── RAW DATA
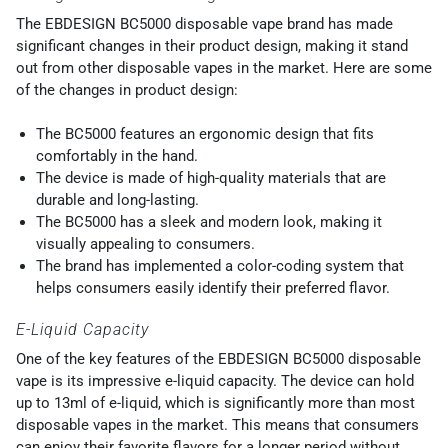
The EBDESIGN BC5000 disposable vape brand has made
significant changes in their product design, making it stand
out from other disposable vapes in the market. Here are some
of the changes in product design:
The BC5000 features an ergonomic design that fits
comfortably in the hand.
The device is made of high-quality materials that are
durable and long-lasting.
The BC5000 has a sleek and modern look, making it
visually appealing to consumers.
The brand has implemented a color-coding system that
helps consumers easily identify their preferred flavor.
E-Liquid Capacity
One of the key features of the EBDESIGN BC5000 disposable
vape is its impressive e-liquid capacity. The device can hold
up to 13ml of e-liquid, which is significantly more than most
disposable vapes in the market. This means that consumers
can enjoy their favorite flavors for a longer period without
────
── RAW DATA
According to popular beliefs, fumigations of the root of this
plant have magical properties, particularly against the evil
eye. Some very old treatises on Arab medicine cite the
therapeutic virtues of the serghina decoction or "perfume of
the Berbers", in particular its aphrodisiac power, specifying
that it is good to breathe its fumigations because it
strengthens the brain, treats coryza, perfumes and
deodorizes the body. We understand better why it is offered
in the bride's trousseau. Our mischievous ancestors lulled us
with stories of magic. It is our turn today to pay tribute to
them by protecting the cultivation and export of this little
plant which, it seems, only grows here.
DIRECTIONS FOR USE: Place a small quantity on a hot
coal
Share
────
── RAW DATA
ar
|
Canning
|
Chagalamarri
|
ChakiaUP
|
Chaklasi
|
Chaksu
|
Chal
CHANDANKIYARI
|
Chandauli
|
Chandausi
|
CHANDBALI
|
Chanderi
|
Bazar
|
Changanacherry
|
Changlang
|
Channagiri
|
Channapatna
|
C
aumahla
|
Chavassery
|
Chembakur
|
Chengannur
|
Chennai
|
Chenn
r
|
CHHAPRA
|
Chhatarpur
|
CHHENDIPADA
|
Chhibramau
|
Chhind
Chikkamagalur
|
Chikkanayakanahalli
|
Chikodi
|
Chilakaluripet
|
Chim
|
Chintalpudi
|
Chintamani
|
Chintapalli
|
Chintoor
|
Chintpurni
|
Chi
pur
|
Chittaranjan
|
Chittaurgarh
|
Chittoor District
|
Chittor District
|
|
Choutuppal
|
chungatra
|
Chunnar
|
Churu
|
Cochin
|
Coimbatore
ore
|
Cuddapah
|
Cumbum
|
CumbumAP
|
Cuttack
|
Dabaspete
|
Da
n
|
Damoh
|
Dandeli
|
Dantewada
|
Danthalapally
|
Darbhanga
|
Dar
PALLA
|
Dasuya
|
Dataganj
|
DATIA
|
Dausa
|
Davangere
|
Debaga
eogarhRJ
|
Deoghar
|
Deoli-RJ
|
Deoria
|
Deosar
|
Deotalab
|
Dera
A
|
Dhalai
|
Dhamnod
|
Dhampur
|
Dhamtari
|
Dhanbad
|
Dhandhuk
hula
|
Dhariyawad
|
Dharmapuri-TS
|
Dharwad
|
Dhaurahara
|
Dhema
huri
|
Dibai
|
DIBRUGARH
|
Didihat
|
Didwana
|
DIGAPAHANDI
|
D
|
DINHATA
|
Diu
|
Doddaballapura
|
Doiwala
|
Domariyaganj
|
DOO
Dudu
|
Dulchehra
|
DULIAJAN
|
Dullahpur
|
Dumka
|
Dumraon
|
────
■ **EXERCISE**
The reply should consist solely of the lines above from the one that has "The EBDESIGN BC5000 disposable vape" through the one that has "vape is its", reproduced exactly.

■ **SOLUTION**
The EBDESIGN BC5000 disposable vape brand has made
significant changes in their product design, making it stand
out from other disposable vapes in the market. Here are some
of the changes in product design:
The BC5000 features an ergonomic design that fits
comfortably in the hand.
The device is made of high-quality materials that are
durable and long-lasting.
The BC5000 has a sleek and modern look, making it
visually appealing to consumers.
The brand has implemented a color-coding system that
helps consumers easily identify their preferred flavor.
E-Liquid Capacity
One of the key features of the EBDESIGN BC5000 disposable
vape is its impressive e-liquid capacity. The device can hold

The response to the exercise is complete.